Categorie: Cronaca

ESCLUSIVO – Ecco cosa rivelano le autopsie sul Covid al Sacco e a Bergamo. Ma lo Stato le frenava

di Giuseppe Olivieri – “I nostri dati supportano l’ipotesi proposta negli studi clinici che COVID-19 è complicato da coagulopatia e trombosi”.

Fino ad oggi l’infodemia che si è scatenata subito dopo la diffusione del Sars Cov2 aveva provocato, e tuttora provoca, la diffusione di notizie troppo spesso contraddittorie.

“The Lancet” ha appena pubblicato uno studio che ufficialmente conferma le indiscrezioni che erano emerse dopo l’esecuzione delle prime autopsie eseguite su soggetti deceduti a causa della Covid 19.

I due centri di riferimento protagonisti della raccolta e dell’analisi dei dati sono l’ospedale Luigi Sacco di Milano (20 autopsie) e l’ospedale Papa Giovanni XXIII di Bergamo (18 autopsie). Qui sono stati analizzati istologicamente campioni di tessuto polmonare prelevati da pazienti deceduti tra il 29 febbraio e il 24 marzo 2020. E’ importante segnalare questo intervallo temporale, in quanto è antecedente la circolare n. 15280 del 2 maggio scorso emessa dal Ministero della Salute, in cui si esplicitava che “durante tutto il periodo della fase emergenziale non si dovrebbe provvedere all’esecuzione ad autopsie o riscontri diagnostici nei casi conclamati di Covid 19, sia se deceduti in corso di ricovero presso un reparto ospedaliero sia se deceduti presso il proprio domicilio.”

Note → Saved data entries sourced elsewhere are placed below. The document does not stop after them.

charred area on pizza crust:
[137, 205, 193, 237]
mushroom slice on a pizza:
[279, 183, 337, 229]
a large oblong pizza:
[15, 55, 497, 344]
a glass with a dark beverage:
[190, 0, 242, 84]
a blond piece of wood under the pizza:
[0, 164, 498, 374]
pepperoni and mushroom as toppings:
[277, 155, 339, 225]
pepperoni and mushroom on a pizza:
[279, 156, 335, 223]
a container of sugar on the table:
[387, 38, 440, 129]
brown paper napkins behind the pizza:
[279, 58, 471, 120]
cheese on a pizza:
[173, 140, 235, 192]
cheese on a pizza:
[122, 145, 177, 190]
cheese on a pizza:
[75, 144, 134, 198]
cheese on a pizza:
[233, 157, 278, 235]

“I pazienti erano 33 uomini e cinque donne, con un’età media di 69 anni (range 32-86). Il tempo trascorso nell’unità di terapia intensiva o nel reparto medico intermedio (terapia subintensiva) variava da 1 giorno a 23 giorni (media 7 giorni). Per quanto riguarda le comorbilità passate, erano disponibili dati per 31 pazienti: nove (29%) avevano il diabete, 18 (58%) avevano ipertensione, quattro (13%) avevano tumori maligni, 11 (35%) avevano disturbi cardiovascolari e tre (10% ) presentava lievi disturbi polmonari ostruttivi cronici.”

Al momento del ricovero, tutti i pazienti presentavano caratteristiche cliniche e radiologiche di polmonite interstiziale.

Accanto al previsto danno alveolare diffuso, trombi piastrinici-fibrinici in piccoli vasi arteriosi (<1 mm di diametro) sono stati trovati in 33 (87%) casi. “Per questi motivi, l’uso di anticoagulanti è stato suggerito per essere potenzialmente benefico in pazienti con COVID-19 grave, anche a causa delle loro proprietà anti-infiammatorie”.

“Nonostante il basso numero di casi valutati, questi risultati potrebbero suggerire che il virus rimane nel tessuto polmonare per molti giorni, anche se in piccole quantità, e potrebbe innescare il meccanismo che porta al danno polmonare e lo fa progredire”.

Nonostante questo studio risulti ad oggi il ​​più vasto a livello europeo relativamente alle analisi autoptiche di tessuti polmonari in soggetti deceduti per COVID-19, esso risulta limitato dall’assenza di controlli.  La Sindrome da distress respiratorio acuto (ARDS), che è la manifestazione clinica rilevata nei casi più gravi, è comune ad altre infezioni polmonari: l’obiettivo futuro dichiarato dagli autori è una comparazione approfondita tra i rilievi emersi da Covid 19 e quelli evidenziabili in altre forme di polmonite nelle future analisi scientifiche.